The past few years have also seen an explosion in innovative solutions to draw down carbon directly from the air. There is now a dizzying array of different approaches, which blur the line between nature-based and technological methods. They include:

• Planting trees, restoring wetlands and sequestering carbon in soils. Generally known as conventional carbon removal, this makes up most of the 2 billion tons of annual carbon removal taking place already.
• Direct air capture (DAC). This method, which has drawn outsize interest, requires purpose-built facilities that filter CO2 out of the air with giant fans. By far the largest plant commissioned to date is Climeworks’ Mammoth project in Iceland, drawing 36,000 tons per year from the atmosphere. The 27 other DAC plants in operation are far smaller, but the US is already planning to build two with a capacity of more than 1 million tons each. (Learn more about the role of software in industrial design and engineering)
• Marine carbon dioxide removal (mCDR). There is a whole host of ocean-based removal methods, from increasing the sea’s alkalinity to draw carbon from the air, to adding nutrients such as iron to boost phytoplankton growth.

All of these methods, and many more besides, have varying levels of readiness, potential and durability – as well as tradeoffs that range from cost and resource needs to the extent of negative side-effects. Still, consensus is growing that we need to explore all of them to identify the most promising solutions.
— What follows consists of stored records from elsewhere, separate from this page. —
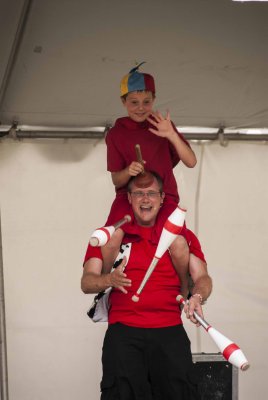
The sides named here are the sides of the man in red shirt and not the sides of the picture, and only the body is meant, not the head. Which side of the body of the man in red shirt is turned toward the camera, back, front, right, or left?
front

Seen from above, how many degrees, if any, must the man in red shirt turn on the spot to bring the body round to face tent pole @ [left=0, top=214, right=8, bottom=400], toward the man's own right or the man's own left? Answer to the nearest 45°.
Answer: approximately 135° to the man's own right
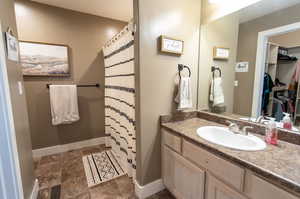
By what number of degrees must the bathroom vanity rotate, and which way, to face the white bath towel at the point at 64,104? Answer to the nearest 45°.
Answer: approximately 45° to its right

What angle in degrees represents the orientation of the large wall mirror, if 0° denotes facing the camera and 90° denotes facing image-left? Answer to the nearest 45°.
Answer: approximately 45°

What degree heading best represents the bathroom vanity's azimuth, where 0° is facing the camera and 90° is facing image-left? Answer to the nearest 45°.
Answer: approximately 45°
With so much innovation taking place, it’s easy to forget that carbon removal still has a long way to go: around 7 to 9 billion tons of CO2 per year need to be removed by mid-century to meet the 1.5°C Paris Agreement target – requiring at least a fourfold increase from current levels. Nevertheless, while reducing emissions remains the most important tool to achieve net-zero, removing carbon has turned from a luxury into a necessity.